#### DESCRIPTION OF THE TASK:
Show every line in the material below in which the string "anchor" appears.

#### DATA TO PROCESS:
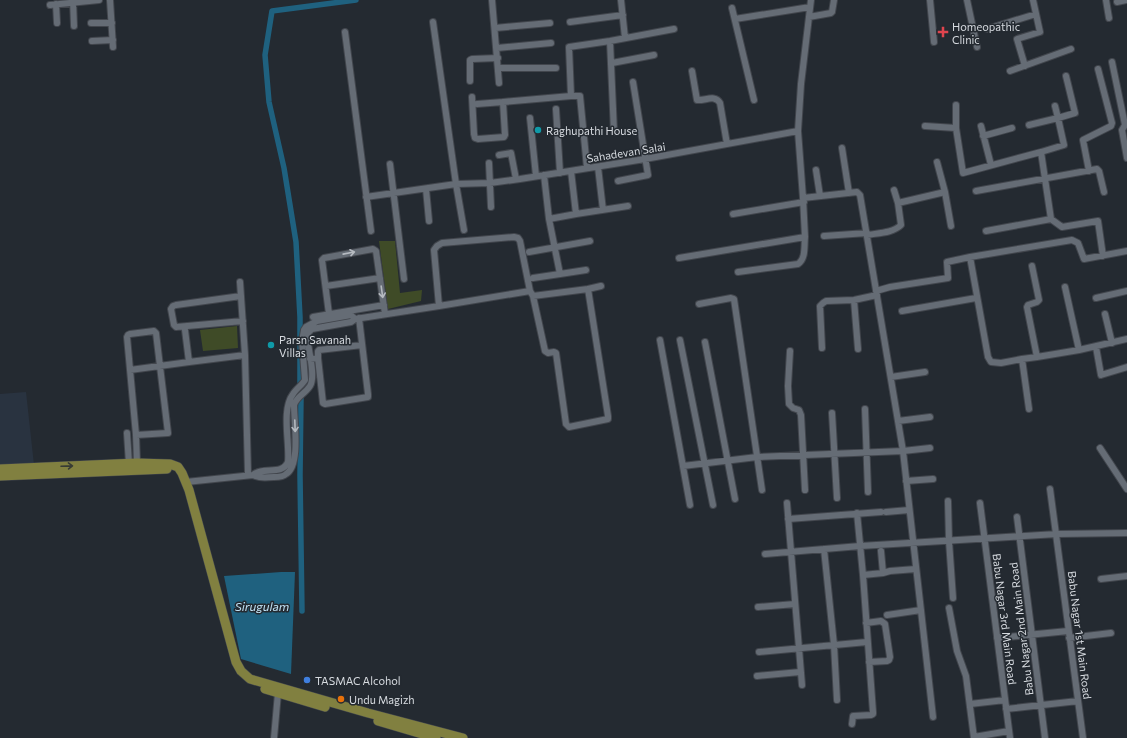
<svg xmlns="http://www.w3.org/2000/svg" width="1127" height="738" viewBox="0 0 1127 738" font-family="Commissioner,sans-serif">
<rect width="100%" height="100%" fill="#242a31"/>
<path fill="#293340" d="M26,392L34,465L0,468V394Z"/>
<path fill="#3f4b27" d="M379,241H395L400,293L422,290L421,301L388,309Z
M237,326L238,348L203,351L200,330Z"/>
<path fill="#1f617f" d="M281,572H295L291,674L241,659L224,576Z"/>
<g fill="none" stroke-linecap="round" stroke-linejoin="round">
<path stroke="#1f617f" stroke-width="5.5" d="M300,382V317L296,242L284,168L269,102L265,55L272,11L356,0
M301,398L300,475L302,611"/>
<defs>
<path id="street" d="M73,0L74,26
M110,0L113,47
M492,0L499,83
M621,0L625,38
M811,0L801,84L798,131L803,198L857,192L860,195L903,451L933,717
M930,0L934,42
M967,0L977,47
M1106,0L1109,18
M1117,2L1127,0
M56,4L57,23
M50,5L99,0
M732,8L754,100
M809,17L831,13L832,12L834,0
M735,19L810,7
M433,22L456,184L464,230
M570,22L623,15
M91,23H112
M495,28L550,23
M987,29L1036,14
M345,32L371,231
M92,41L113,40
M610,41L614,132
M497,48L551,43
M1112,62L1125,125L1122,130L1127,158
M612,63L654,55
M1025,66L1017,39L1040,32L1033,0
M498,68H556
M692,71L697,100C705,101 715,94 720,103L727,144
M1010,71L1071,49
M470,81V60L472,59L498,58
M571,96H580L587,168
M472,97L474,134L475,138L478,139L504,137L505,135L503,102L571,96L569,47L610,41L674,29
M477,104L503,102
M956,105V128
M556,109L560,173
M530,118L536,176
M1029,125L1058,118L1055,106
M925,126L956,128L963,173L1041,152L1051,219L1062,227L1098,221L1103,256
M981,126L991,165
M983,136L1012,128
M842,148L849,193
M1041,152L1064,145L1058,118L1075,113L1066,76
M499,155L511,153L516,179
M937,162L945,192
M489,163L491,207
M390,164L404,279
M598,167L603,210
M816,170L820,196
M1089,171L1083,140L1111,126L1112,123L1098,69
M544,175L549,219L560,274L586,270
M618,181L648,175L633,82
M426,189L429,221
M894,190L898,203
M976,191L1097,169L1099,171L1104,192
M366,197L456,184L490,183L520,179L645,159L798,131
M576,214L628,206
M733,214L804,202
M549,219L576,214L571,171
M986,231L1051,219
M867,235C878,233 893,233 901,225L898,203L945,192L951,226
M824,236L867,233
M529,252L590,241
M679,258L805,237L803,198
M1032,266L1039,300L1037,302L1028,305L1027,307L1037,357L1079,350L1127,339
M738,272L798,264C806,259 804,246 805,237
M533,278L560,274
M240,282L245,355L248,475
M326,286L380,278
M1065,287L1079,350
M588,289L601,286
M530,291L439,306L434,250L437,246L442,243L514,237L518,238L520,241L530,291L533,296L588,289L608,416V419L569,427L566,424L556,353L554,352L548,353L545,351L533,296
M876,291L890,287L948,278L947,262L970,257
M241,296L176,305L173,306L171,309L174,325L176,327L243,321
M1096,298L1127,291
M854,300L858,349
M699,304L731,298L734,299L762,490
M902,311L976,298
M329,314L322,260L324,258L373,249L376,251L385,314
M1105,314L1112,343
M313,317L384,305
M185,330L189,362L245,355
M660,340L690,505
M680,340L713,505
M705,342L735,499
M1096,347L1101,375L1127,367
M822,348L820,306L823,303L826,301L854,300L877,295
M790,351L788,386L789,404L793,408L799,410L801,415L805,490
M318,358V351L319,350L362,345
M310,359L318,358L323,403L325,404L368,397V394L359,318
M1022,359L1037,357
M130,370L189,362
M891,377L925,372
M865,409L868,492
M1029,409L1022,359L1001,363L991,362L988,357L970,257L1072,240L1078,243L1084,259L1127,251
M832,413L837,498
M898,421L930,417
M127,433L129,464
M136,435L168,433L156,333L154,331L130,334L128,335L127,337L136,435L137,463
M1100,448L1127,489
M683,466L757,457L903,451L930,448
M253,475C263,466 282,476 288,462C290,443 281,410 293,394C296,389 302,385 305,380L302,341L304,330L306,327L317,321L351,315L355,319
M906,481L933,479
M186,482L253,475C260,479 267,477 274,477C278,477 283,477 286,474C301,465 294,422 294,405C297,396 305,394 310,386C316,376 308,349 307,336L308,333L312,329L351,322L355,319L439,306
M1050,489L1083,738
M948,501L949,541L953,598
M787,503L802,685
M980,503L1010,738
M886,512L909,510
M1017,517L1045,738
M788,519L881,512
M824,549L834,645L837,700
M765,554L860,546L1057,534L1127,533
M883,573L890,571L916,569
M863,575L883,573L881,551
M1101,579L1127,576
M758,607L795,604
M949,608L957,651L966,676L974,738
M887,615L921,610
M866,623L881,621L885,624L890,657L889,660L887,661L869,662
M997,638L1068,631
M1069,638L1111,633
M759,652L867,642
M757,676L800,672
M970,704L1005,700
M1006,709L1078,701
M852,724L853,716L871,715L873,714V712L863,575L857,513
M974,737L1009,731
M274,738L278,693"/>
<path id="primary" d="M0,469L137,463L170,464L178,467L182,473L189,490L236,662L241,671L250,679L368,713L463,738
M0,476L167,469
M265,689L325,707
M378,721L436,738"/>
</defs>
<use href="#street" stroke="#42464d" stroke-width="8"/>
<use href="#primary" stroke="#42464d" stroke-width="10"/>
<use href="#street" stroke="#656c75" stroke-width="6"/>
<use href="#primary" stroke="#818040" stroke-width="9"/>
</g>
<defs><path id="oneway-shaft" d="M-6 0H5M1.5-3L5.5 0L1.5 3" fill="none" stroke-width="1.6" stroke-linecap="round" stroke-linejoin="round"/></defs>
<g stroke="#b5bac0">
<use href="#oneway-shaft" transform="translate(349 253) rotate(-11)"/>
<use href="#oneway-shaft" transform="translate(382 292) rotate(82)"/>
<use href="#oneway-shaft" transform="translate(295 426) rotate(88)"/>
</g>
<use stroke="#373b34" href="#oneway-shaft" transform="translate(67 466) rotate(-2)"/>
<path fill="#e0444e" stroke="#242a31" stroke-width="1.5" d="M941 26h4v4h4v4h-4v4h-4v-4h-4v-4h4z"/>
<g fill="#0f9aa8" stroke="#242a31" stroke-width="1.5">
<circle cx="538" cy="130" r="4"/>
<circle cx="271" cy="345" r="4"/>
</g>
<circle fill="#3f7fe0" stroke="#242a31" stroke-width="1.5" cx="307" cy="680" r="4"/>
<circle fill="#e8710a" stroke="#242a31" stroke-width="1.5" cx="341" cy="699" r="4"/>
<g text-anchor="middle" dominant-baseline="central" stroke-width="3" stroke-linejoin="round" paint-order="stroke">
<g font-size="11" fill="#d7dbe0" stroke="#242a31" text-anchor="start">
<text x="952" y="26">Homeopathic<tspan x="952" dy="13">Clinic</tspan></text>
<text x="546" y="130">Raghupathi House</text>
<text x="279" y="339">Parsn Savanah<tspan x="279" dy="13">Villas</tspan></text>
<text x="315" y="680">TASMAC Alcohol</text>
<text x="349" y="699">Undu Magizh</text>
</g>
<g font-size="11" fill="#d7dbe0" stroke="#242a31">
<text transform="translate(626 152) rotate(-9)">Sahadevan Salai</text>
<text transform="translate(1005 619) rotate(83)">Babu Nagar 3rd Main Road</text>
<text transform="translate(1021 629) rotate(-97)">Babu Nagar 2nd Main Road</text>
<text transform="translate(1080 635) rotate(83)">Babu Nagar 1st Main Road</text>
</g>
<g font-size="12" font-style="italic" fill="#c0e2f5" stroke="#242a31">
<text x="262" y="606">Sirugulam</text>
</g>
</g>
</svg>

#### TASK RESULT:
<g text-anchor="middle" dominant-baseline="central" stroke-width="3" stroke-linejoin="round" paint-order="stroke">
<g font-size="11" fill="#d7dbe0" stroke="#242a31" text-anchor="start">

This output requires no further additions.